- **Your task**
Edit the lines by replacing "Outline" with "Segment", keeping everything else unchanged, and omit the pictures from your answer.

(A run of lines)
• • •

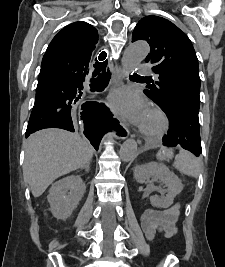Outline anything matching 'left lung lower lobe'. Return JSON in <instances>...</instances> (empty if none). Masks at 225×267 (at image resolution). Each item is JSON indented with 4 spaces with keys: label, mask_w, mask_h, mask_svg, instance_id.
I'll return each instance as SVG.
<instances>
[{
    "label": "left lung lower lobe",
    "mask_w": 225,
    "mask_h": 267,
    "mask_svg": "<svg viewBox=\"0 0 225 267\" xmlns=\"http://www.w3.org/2000/svg\"><path fill=\"white\" fill-rule=\"evenodd\" d=\"M199 92L187 89L177 94L166 113L170 128L163 138L165 146H181L196 156L202 153L199 129Z\"/></svg>",
    "instance_id": "obj_1"
}]
</instances>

• • •

- **Result of this exercise**
Segment anything matching 'left lung lower lobe'. Return JSON in <instances>...</instances> (empty if none). Masks at 225×267 (at image resolution). Each item is JSON indented with 4 spaces with keys: label, mask_w, mask_h, mask_svg, instance_id.
I'll return each instance as SVG.
<instances>
[{
    "label": "left lung lower lobe",
    "mask_w": 225,
    "mask_h": 267,
    "mask_svg": "<svg viewBox=\"0 0 225 267\" xmlns=\"http://www.w3.org/2000/svg\"><path fill=\"white\" fill-rule=\"evenodd\" d=\"M199 92L187 89L177 94L166 113L170 128L163 138L165 146H181L196 156L202 153L199 129Z\"/></svg>",
    "instance_id": "obj_1"
}]
</instances>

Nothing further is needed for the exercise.